◆ Task description:
Collect every line in the records that contains the word "What", and copy each such line in full.

◆ Input for this task:
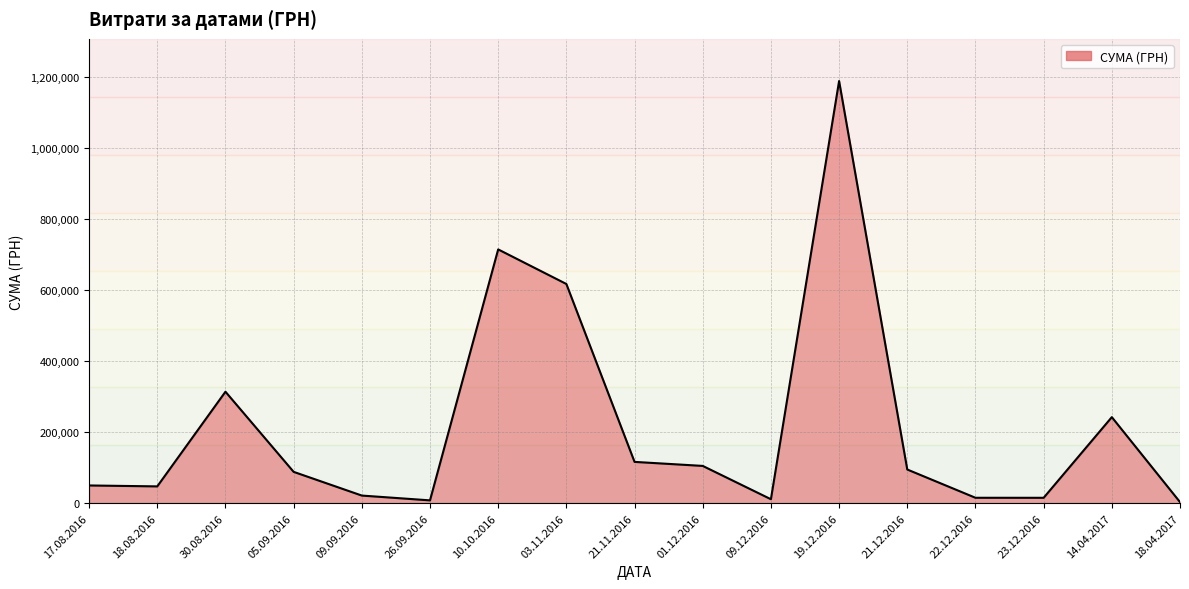

The chart shows a value of 313937.3 at 30.08.2016. True or false?

True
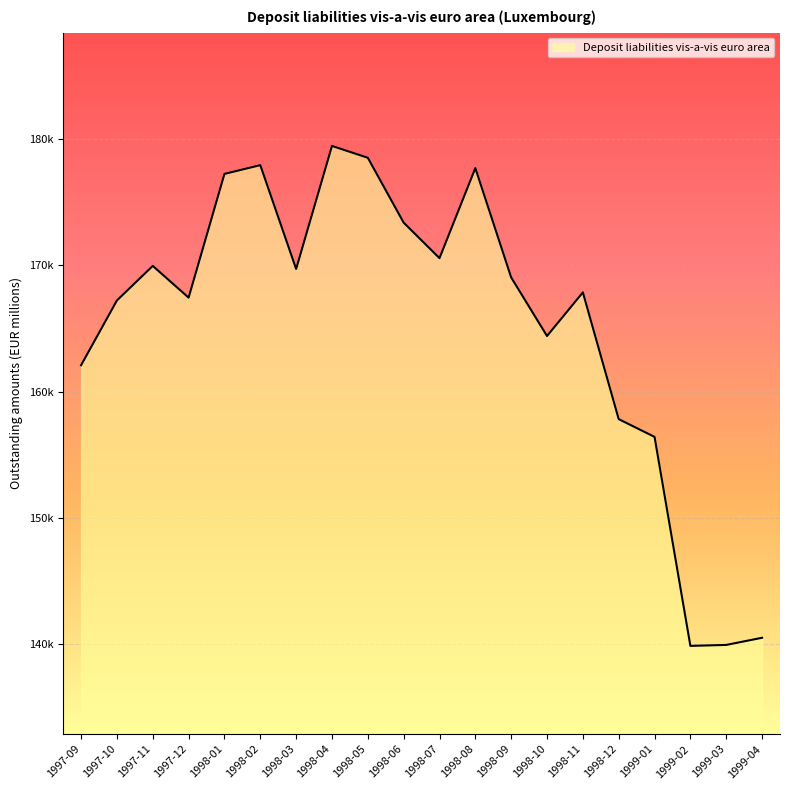

Does the chart have visible grid lines?

Yes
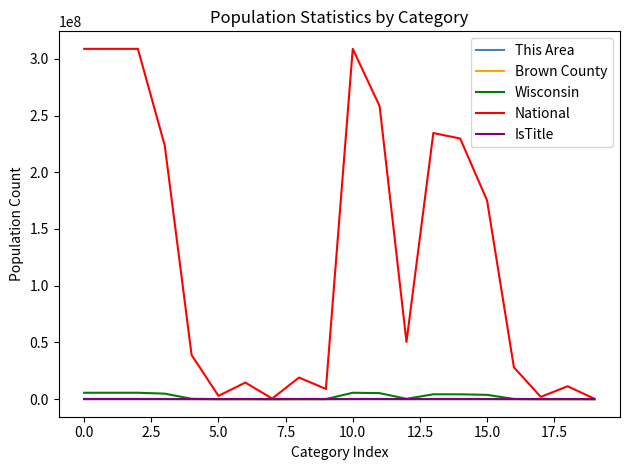

What is the maximum value shown in the chart?

308745538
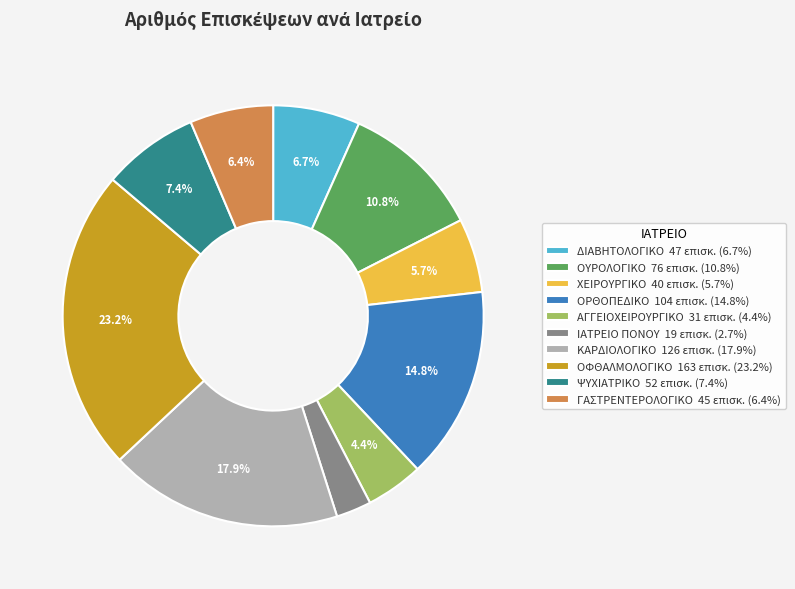

The ΚΑΡΔΙΟΛΟΓΙΚΟ slice represents 30% of the pie. True or false?

False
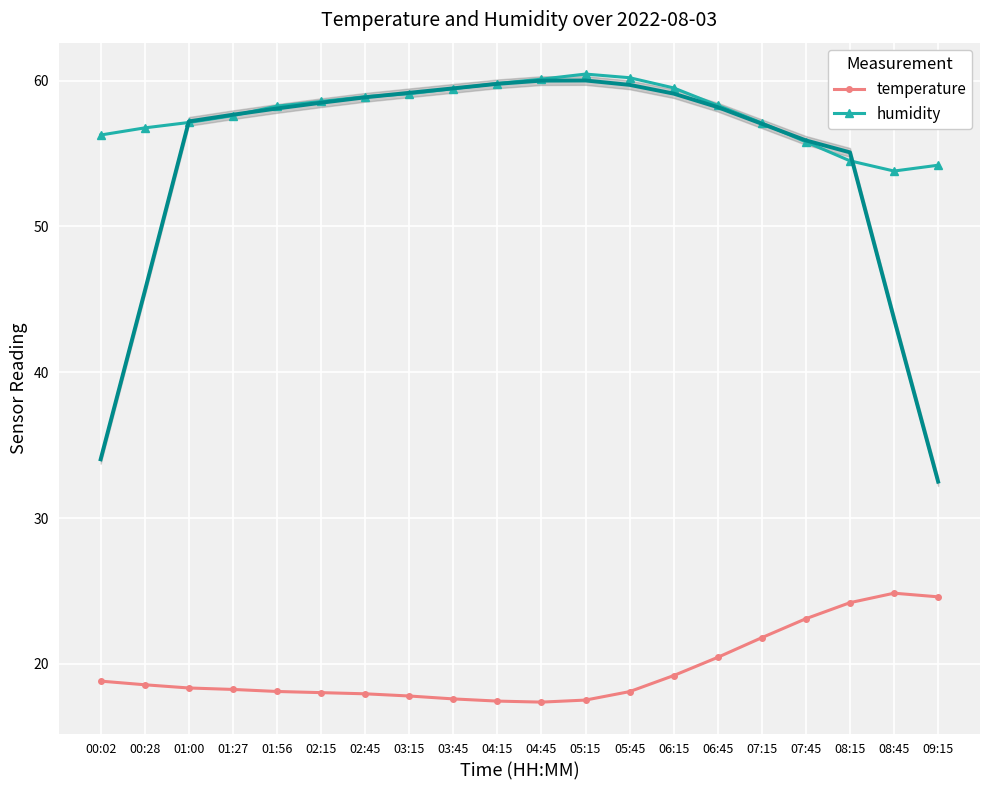

What is the difference between the second highest and minimum values in the temperature series?

7.2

◆ Exercise answer:
What is the maximum value shown in the chart?
What is the difference between the second highest and minimum values in the temperature series?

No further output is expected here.